**WORK REQUEST**
Extract the source text from every row below, keeping each line unchanged, and leave the pictures out of your answer.

**INPUT DATA**
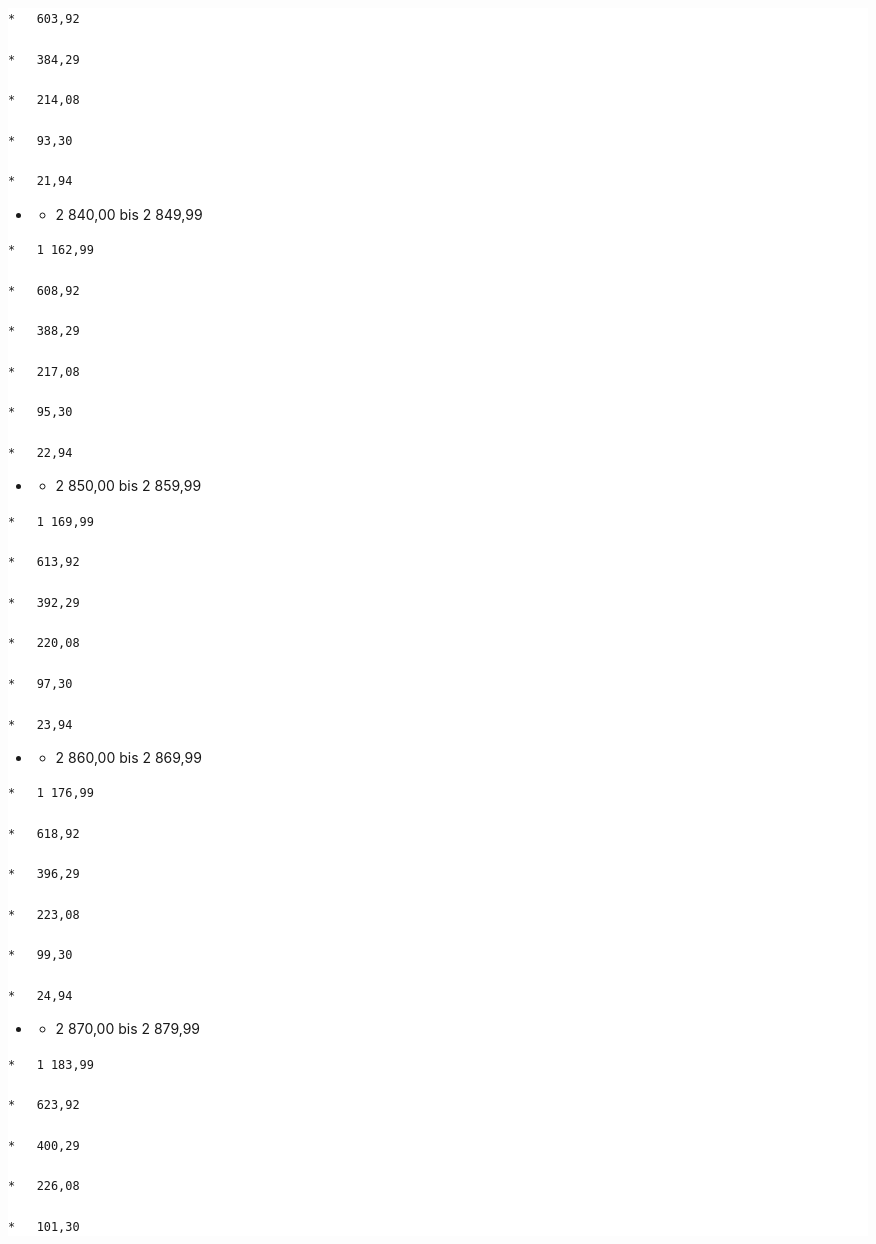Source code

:     *   603,92

    *   384,29

    *   214,08

    *   93,30

    *   21,94


*    *   2 840,00 bis 2 849,99

    *   1 162,99

    *   608,92

    *   388,29

    *   217,08

    *   95,30

    *   22,94


*    *   2 850,00 bis 2 859,99

    *   1 169,99

    *   613,92

    *   392,29

    *   220,08

    *   97,30

    *   23,94


*    *   2 860,00 bis 2 869,99

    *   1 176,99

    *   618,92

    *   396,29

    *   223,08

    *   99,30

    *   24,94


*    *   2 870,00 bis 2 879,99

    *   1 183,99

    *   623,92

    *   400,29

    *   226,08

    *   101,30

**ANSWER SECTION**
Source code

:     *   603,92

    *   384,29

    *   214,08

    *   93,30

    *   21,94


*    *   2 840,00 bis 2 849,99

    *   1 162,99

    *   608,92

    *   388,29

    *   217,08

    *   95,30

    *   22,94


*    *   2 850,00 bis 2 859,99

    *   1 169,99

    *   613,92

    *   392,29

    *   220,08

    *   97,30

    *   23,94


*    *   2 860,00 bis 2 869,99

    *   1 176,99

    *   618,92

    *   396,29

    *   223,08

    *   99,30

    *   24,94


*    *   2 870,00 bis 2 879,99

    *   1 183,99

    *   623,92

    *   400,29

    *   226,08

    *   101,30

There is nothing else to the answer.